Pupils who are eligible for free or reduced-price school meals also posted higher gains than their peers on many tests.
Special-education pupils, however, failed on nearly every test to keep up with the gains made by the general population.
The county is aiming to trim the achievement gap to no more than 10 percentage points by 2007 between any two groups of pupils.
School officials said they plan to study the areas of weakness and overcome them. "Special education is not where it needs to be, but we're moving in the right direction," Smith said.
More work also needs to be done to help certain minority groups catch up to the rest of the student population, Smith said. Only half of Hispanic fifth-graders, for instance, passed the math assessment, compared with 58 percent of African-Americans and 71 percent of whites.
Overall, however, school officials said they were thrilled with the county's results.
Several Anne Arundel schools continued to earn test scores that put them among the best schools in the state. Severna Park and Magothy River middle schools were among the top dozen middle schools in Maryland, flanked by schools in wealthier Montgomery and Howard counties.

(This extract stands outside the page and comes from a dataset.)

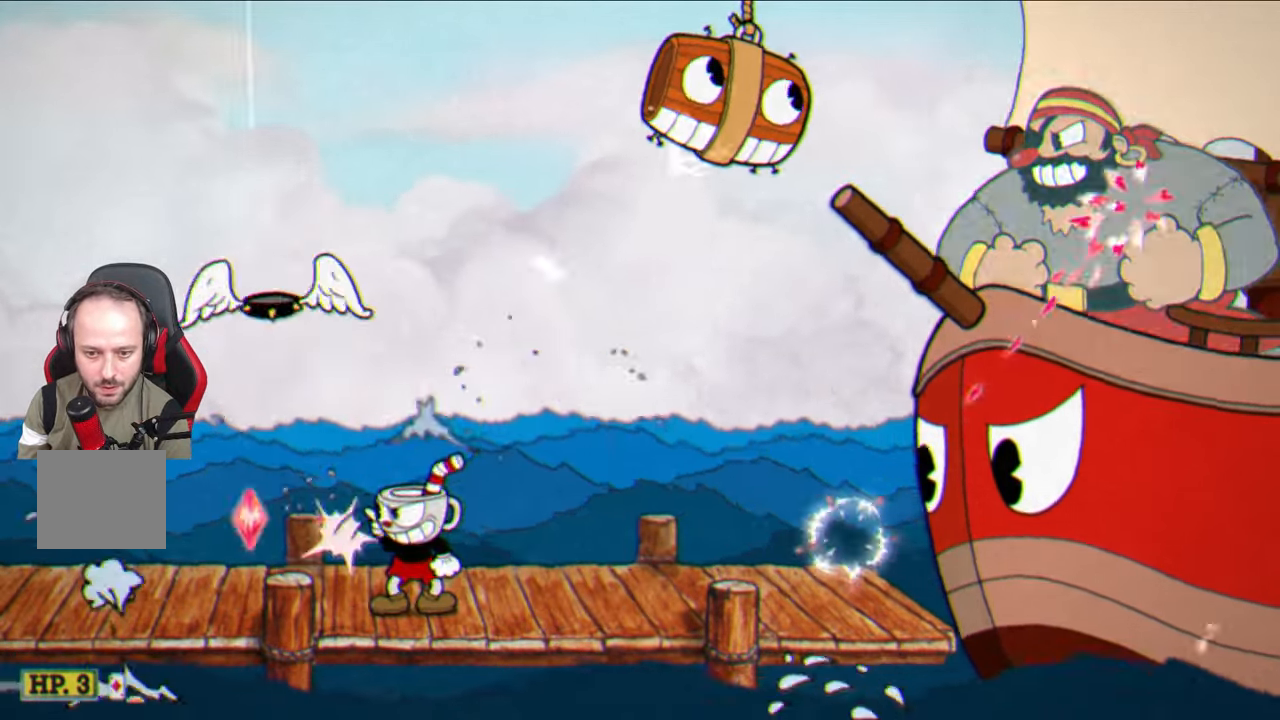
{"buttons": ["SQUARE"], "left_stick": "center", "right_stick": "center", "events": []}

And Anne Arundel County pupils, as a whole, outscored Montgomery County in third-grade reading, and third- and fifth-grade math.
Many of Anne Arundel's lowest-achieving schools also made significant gains - some of them improving at a higher rate than top county schools.
Teachers at some of the more troubled schools were rejoicing about their higher test scores yesterday, even as they waited to find out whether the schools have made sufficient progress in the state's eyes.
Under the 2001 No Child Left Behind Act, all schools must meet certain annual targets as they work toward a goal that all pupils be proficient in reading and math by 2014.